Vix etiam Phoebo iam
lyra tuta sua est !
Est-ce que ce qu’il y
a partout est à toi ? Elle est à toi l’héliconienne Tempè ?
Tout juste si la lyre
de Phébus est encore en sécurité !
Cette ouverture, où
l’interpellation familière est comiquement alliée au registre mythique de
l’inspiration poétique, annonce, comme on l’a souvent remarqué, la scène de
soumission de Phébus au début des Métamorphoses[43].
Cupidon jouant avec l’arc qui vient de servir à Phébus pour terrasser Python
est interpellé par le dieu :
Quidque tibi lasciue
puer cum fortibus armis,
dixerat Ista decent
umeros gestamina nostras.
Qu’as-tu à faire,
enfant joueur, de ces vaillantes armes,
avait-il dit, c’est à
mes épaules que leur port convient.
À quoi l’enfant
rétorque en agissant de la même manière que vis-à-vis du poète des Amours[Ov.M.1,456-457et463-465][44] :
[…] Figat tuus omnia
Phoebe,
te meus arcus ait
quantoque animalia cedunt,
cuncta deo tanto
minor est tua gloria nostra.
[…] Ton arc peut bien
tout transpercer, Phébus,
le mien, c’est toi,
dit-il, et autant tous êtres vivants te cèdent à toi,
dieu, autant ta
gloire est au- dessous de la nôtre.
L’aventure épique de
Phébus est formulée en termes de convenance (decent, v. 456[Ov.M.1,456]) et
de puissance (cedunt, quasi-anagramme de decent ; gloria,
v. 464-465[Ov.M.1,464-465]). Celle du héros
des Amours est coulée dans ceux d’un débat juridique qui avorte, pour
déboucher sur la domination violente de Cupidon.
Dans le premier
recueil élégiaque de ses compositions, Ovide joue donc avec un code de
référence commun aux jeunes gens de sa génération formés à la déclamation pour
en tirer des effets d’incongruité burlesques. À supposer que l’usage de ce code
tende à conférer une reconnaissance sociale à un type de relation jusque-là
inconnu de l’expression poétique, c’est en mettant en évidence le conflit entre
le désir (cupido) et la loi exprimée dans le lexique du droit.

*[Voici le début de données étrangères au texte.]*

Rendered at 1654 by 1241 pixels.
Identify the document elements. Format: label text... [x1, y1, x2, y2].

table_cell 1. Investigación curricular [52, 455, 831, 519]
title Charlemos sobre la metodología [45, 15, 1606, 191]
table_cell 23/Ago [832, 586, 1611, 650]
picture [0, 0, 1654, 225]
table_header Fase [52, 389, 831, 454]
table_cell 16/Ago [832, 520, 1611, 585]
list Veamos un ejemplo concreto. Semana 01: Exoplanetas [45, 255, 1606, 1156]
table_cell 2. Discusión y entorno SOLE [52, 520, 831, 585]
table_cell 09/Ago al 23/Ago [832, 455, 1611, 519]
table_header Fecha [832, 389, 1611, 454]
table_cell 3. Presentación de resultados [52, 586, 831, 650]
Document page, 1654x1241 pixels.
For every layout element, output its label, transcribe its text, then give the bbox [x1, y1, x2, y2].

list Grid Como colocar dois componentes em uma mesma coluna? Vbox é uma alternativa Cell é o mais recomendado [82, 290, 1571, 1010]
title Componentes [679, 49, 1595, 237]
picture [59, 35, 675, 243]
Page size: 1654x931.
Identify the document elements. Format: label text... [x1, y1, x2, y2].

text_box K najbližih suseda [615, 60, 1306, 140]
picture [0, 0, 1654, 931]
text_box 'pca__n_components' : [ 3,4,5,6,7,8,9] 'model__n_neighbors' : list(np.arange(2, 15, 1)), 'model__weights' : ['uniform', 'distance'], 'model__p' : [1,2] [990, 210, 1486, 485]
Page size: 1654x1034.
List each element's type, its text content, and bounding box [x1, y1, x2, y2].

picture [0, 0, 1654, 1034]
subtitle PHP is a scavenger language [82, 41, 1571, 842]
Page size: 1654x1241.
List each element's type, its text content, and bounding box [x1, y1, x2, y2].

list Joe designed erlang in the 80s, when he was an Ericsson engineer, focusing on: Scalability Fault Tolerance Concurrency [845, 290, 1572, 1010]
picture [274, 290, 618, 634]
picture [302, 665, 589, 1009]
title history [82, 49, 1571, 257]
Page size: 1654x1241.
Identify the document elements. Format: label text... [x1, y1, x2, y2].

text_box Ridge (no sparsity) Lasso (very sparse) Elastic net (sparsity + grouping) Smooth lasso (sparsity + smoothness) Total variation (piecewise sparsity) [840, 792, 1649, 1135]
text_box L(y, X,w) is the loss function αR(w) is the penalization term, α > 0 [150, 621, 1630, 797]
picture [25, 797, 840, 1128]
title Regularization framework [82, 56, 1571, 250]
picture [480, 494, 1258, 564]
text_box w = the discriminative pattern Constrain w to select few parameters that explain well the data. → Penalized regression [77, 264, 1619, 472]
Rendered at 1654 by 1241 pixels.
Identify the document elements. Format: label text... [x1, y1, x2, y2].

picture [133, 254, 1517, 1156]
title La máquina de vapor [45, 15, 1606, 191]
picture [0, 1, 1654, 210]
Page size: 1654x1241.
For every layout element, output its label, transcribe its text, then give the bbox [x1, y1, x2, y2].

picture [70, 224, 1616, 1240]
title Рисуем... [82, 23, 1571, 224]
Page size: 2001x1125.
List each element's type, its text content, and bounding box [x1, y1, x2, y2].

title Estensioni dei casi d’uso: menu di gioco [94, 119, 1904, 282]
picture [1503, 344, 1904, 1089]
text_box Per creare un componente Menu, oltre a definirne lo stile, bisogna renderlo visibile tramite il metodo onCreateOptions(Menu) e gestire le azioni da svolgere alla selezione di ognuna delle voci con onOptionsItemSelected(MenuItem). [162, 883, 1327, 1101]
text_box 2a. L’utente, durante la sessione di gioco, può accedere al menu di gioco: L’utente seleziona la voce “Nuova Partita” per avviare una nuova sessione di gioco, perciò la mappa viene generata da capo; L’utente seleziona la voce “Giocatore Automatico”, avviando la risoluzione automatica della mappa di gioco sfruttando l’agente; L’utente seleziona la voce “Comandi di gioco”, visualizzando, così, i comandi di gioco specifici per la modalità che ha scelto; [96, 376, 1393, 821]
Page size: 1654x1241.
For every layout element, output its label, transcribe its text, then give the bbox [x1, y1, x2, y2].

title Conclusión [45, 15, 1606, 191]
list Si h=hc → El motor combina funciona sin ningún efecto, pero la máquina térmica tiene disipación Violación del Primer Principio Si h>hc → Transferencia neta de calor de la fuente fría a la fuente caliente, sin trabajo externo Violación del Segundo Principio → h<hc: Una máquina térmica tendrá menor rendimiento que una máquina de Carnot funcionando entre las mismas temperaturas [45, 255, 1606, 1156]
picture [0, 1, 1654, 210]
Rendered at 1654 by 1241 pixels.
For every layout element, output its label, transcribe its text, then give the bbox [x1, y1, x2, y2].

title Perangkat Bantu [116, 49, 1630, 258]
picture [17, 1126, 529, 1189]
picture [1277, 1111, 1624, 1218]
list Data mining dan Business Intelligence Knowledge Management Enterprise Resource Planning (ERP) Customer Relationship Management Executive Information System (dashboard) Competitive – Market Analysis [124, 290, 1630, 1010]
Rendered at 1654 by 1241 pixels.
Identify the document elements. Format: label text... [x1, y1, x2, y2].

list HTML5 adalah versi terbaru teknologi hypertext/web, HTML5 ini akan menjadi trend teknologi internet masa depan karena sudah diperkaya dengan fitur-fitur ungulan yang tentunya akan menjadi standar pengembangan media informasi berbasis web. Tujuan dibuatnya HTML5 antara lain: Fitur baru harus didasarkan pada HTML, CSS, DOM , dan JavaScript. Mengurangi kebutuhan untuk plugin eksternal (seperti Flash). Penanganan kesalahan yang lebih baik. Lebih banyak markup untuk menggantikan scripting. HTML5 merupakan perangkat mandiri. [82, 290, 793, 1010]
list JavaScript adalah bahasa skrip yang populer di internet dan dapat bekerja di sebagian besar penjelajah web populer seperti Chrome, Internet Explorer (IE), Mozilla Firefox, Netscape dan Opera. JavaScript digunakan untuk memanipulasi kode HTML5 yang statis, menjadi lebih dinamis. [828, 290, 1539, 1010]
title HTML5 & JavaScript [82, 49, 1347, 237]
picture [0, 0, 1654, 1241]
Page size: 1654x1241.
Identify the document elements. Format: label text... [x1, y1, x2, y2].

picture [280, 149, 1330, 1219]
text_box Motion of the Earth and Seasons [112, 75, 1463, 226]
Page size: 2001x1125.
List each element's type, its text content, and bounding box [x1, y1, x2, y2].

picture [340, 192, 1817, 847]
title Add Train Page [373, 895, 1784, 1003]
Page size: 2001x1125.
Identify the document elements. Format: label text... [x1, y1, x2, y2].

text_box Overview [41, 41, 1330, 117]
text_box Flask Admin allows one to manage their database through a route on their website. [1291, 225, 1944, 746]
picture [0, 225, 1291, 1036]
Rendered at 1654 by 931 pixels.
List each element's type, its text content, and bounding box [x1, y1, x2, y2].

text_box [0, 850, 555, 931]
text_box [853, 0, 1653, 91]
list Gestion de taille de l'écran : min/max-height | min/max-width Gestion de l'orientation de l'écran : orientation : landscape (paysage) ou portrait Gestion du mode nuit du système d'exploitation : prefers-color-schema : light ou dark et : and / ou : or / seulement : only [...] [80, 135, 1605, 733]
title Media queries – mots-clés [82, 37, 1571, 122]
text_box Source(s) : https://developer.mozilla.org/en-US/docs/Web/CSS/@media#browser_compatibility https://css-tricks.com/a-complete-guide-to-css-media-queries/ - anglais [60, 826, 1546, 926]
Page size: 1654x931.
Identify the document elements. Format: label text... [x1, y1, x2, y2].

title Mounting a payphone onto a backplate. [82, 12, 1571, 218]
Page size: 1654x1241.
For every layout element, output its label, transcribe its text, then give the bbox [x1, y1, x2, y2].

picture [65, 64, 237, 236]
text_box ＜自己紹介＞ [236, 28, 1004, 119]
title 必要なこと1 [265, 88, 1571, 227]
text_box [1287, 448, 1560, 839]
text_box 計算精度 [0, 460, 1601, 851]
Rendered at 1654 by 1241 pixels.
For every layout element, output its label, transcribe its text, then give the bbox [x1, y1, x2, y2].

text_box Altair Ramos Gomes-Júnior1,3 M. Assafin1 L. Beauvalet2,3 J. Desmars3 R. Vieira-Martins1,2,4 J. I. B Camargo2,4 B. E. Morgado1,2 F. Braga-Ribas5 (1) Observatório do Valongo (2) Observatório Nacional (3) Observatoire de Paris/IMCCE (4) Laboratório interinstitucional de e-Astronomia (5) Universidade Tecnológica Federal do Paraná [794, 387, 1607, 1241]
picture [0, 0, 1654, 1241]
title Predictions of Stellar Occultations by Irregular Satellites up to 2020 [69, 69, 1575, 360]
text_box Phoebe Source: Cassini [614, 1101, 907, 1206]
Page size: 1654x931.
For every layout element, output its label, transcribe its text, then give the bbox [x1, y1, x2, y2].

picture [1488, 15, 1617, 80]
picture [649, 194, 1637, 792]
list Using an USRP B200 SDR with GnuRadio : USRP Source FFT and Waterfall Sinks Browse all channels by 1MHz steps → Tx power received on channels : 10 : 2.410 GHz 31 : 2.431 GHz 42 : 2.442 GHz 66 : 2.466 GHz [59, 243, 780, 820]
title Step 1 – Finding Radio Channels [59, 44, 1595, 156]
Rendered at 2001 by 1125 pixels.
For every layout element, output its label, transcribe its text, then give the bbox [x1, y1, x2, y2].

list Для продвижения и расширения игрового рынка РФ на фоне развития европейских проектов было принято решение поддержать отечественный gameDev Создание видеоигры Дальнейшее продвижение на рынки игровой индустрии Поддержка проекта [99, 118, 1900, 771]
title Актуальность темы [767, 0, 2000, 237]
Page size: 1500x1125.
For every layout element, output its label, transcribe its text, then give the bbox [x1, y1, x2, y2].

Acontius et Cydippè, une controverse
autour des lois sur le mariage : d’un débat religieux à un débat juridique
Avec l’histoire
d’Acontius et Cydippé dans les Héroïdes 20-21, la délibération juridique
est entée de manière beaucoup plus étroite sur des questions de droit, qui,
tournant toujours autour de la relation entre homme et femme, ne se situent
plus dans le registre de l’adultère mais dans celui du mariage.
Ovide emprunte
l’histoire de ces jeunes gens au livre 2 des Aitia de Callimaque, qui la
donne pour l’un des récits rassemblés par « le vieux Xénomèdès dans ses
archives des mythes » de l’île de Céos[Call.Aet.3,54-55et74-77][45].
Elle s’inscrit dans le temps élégiaque de l’imminence[46]
puisque « les bœufs étaient, dit le narrateur, sur le point de voir se
refléter dans l’eau le coutelas aigu » pour célébrer le mariage de la
jeune fille. Cette imminence provoque la fièvre de celle-ci, à trois reprises.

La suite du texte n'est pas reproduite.